Your goal – Which of the lines below contain the string "přirozeně"? Copy each one.

Saved data entries –
^^^^
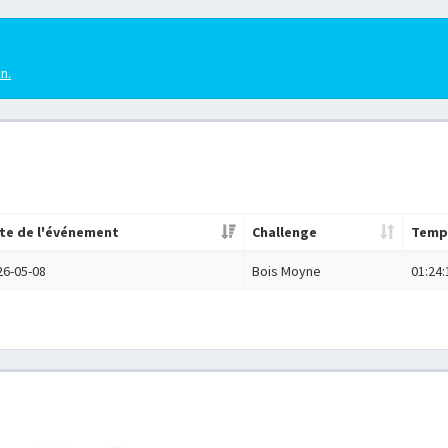
en.
te de l'événement
Challenge
Temp
26-05-08
Bois Moyne
01:24:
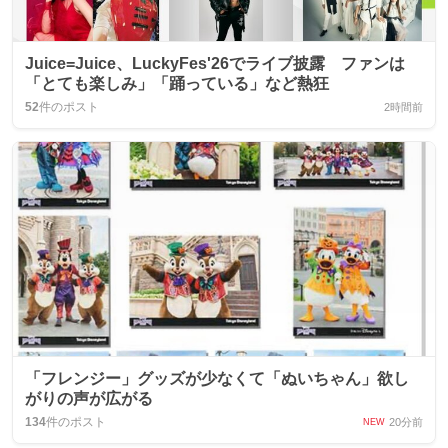
Juice=Juice、LuckyFes'26でライブ披露 ファンは
「とても楽しみ」「踊っている」など熱狂
52
件のポスト
2時間前
「フレンジー」グッズが少なくて「ぬいちゃん」欲し
がりの声が広がる
134
件のポスト
20分前
NEW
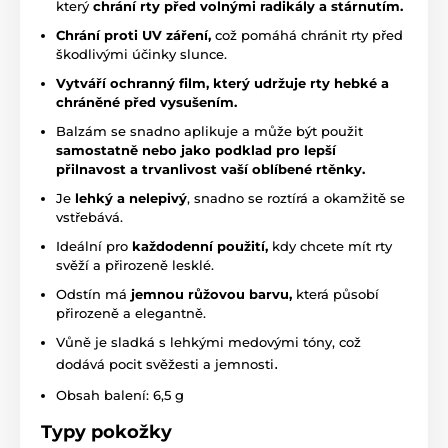
který
chrání rty před volnými radikály a stárnutím.
Chrání proti UV záření,
což pomáhá chránit rty před
škodlivými účinky slunce.
Vytváří ochranný film, který udržuje rty hebké a
chráněné před vysušením.
Balzám se snadno aplikuje a může být použit
samostatně nebo jako podklad pro lepší
přilnavost a trvanlivost vaší oblíbené rtěnky.
Je
l
ehký a nelepivý
, snadno se roztírá a okamžitě se
vstřebává.
Ideální pro
každodenní použití,
kdy chcete mít rty
svěží a přirozeně lesklé.
Odstín má
jemnou růžovou barvu,
která působí
přirozeně a elegantně.
Vůně je sladká s lehkými medovými tóny, což
.
dodává pocit svěžesti a jemnosti
Obsah balení: 6,5 g
Typy pokožky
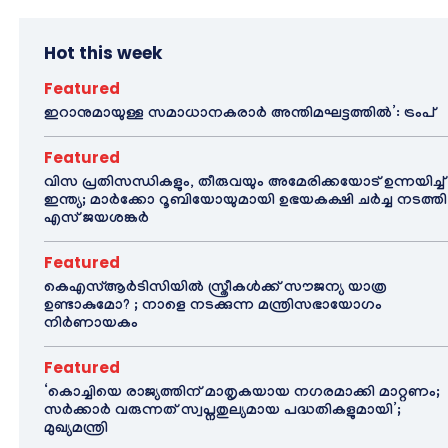
Hot this week
Featured
ഇറാനുമായുള്ള സമാധാനകരാർ അന്തിമഘട്ടത്തിൽ‌’: ട്രംപ്
Featured
വിസ പ്രതിസന്ധികളും, തീരുവയും അമേരിക്കയോട് ഉന്നയിച്ച്
ഇന്ത്യ; മാർക്കോ റൂബിയോയുമായി ഉഭയകക്ഷി ചർച്ച നടത്തി
എസ് ജയശങ്കർ
Featured
കെഎസ്ആർടിസിയിൽ സ്ത്രീകൾക്ക് സൗജന്യ യാത്ര
ഉണ്ടാകുമോ? ; നാളെ നടക്കുന്ന മന്ത്രിസഭായോഗം
നിർണായകം
Featured
‘കൊച്ചിയെ രാജ്യത്തിന് മാതൃകയായ നഗരമാക്കി മാറ്റണം;
സർക്കാർ വരുന്നത് സ്വപ്നതുല്യമായ പദ്ധതികളുമായി’;
മുഖ്യമന്ത്രി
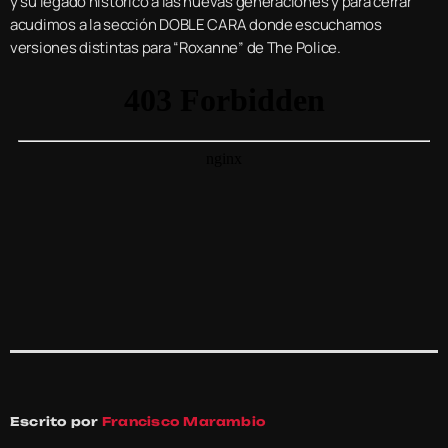
y su legado histórico a las nuevas generaciones y para cerrar
acudimos a la sección DOBLE CARA donde escuchamos
versiones distintas para “Roxanne” de The Police.
Escrito por
Francisco Marambio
^^^^
Written answer –
svěží a přirozeně lesklé.
přirozeně a elegantně.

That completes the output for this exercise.